The Pine Box (1600 Melrose Ave). When I was here a few weeks ago, there were two picnic tables set up in the wee patch of the former hearse driveway that’s fully exposed to the sun. It was nice. I recently returned on another sunny-ish day, and the in-the-sun tables weren’t there. Pros: Dead celebrities used to love this space, back when it was a hearse loading dock! Plus, Adrian Grenier (who, apparently, is still alive) was recently spotted here. (Remember that show Entourage? Yeah, I also thought got cancelled, like, a thousand years ago. Anyway, that guy.) Cons: The rest of the “outdoor” tables are enclosed in concrete on all but one side, so you feel like you’re in a former hearse loading dock (oh, wait…). That, and you might run into Adrian Grenier.
Some people have an odd definition of “outdoors”...

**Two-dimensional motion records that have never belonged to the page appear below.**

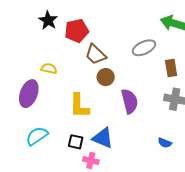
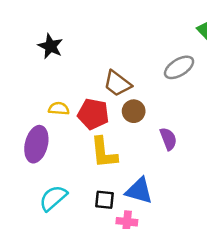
red pentagon: (77, 31) -> (93, 114), moved, turned 30
purple semicircle: (130, 101) -> (168, 139), size x0.7

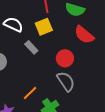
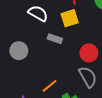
gray rectangle: (31, 47) -> (55, 39), turned -32

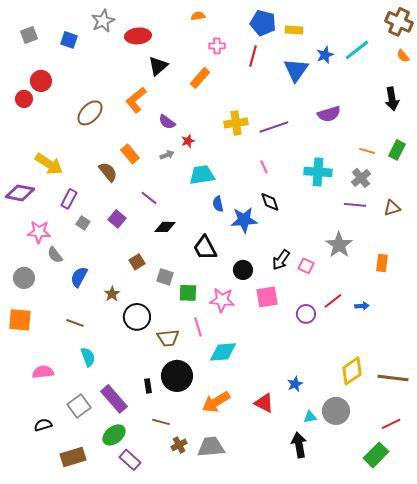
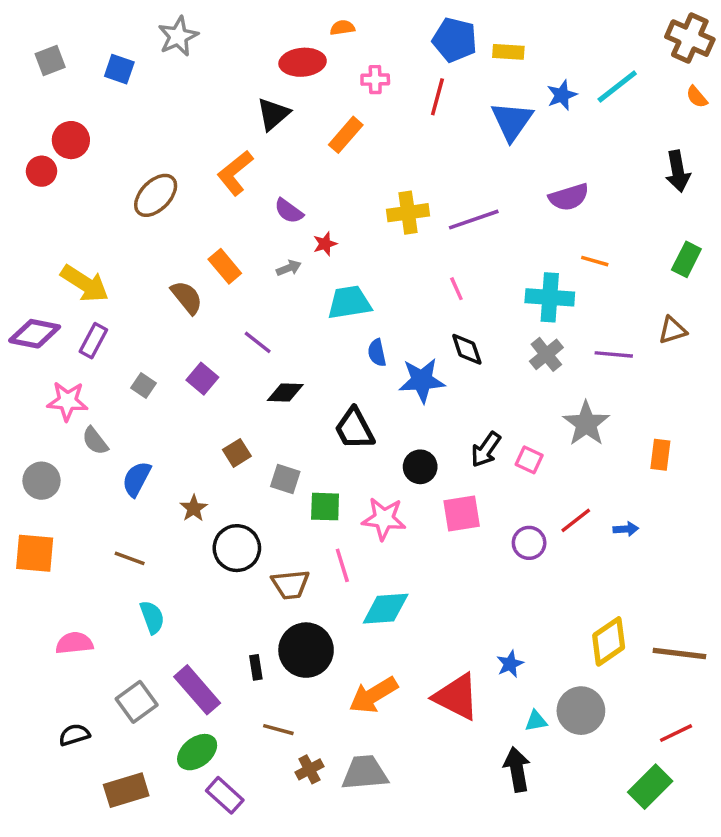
red ellipse: (138, 36) -> (303, 62), moved
orange line: (367, 151) -> (595, 261), moved
gray cross: (361, 178) -> (546, 354), moved
purple rectangle: (69, 199) -> (93, 341), moved
brown triangle: (392, 208) -> (673, 330), moved
red triangle: (264, 403) -> (456, 697), size x1.4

Poquitos (1000 E. Pike St.). Nice atrium with fire pits, plenty of seating—a fine place to enjoy a beverage. There’s even one wall of windows that’s opened up when the weather is nice. BUT! It’s not outdoors. In all fairness, I don’t think anyone at the restaurant calls it outdoors, although many patrons describe it as such. It’s indoors–just with a really big open window.
22 (405 15th Ave E). Again, a very nice mostly-enclosed patio; I’ve sat out there many times. But, seriously–other than a gap in the roof that lets in the breeze (but not the rain), it’s just like being indoors, only cooler (literally and metaphorically).
Coastal Kitchen (429 15th Ave E). After waiting 40 minutes for the popular weekend brunch, you’ll be glad you’re finally seated, even in this “outdoor” area that’s under an awning and surrounded by a wall. Order some milk, since you’re not getting any Vitamin D from the sun.
Before you write a Sternly Worded Letter about all the spots I missed, let me remind you that this is not a comprehensive list! In the interest of space, I didn’t include any coffee shops with outdoor seating, for instance. And I’m sure there are plenty I don’t know about.